[Records drawn from a dataset]
::::

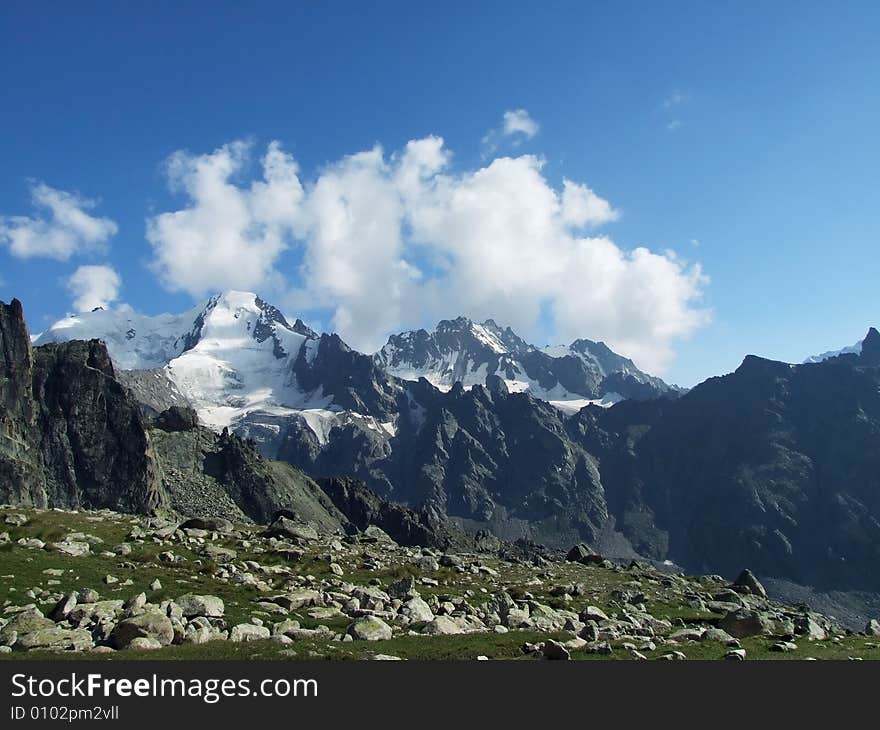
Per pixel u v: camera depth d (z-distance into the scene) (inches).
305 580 2025.1
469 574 2704.2
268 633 1412.4
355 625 1488.7
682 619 2162.9
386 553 2952.8
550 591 2431.1
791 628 2017.7
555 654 1365.7
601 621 1865.2
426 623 1594.5
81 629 1317.7
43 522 2404.0
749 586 3336.6
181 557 2127.2
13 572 1657.2
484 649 1413.6
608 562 3831.2
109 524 2554.1
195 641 1325.0
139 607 1423.5
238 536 2802.7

::::

## Exercise brief
Please return exactly the lines that run from the line with "355 625 1488.7" through the end of the records above, both included, and nothing more.

## Reply to the task
355 625 1488.7
682 619 2162.9
386 553 2952.8
550 591 2431.1
791 628 2017.7
555 654 1365.7
601 621 1865.2
426 623 1594.5
81 629 1317.7
43 522 2404.0
749 586 3336.6
181 557 2127.2
13 572 1657.2
484 649 1413.6
608 562 3831.2
109 524 2554.1
195 641 1325.0
139 607 1423.5
238 536 2802.7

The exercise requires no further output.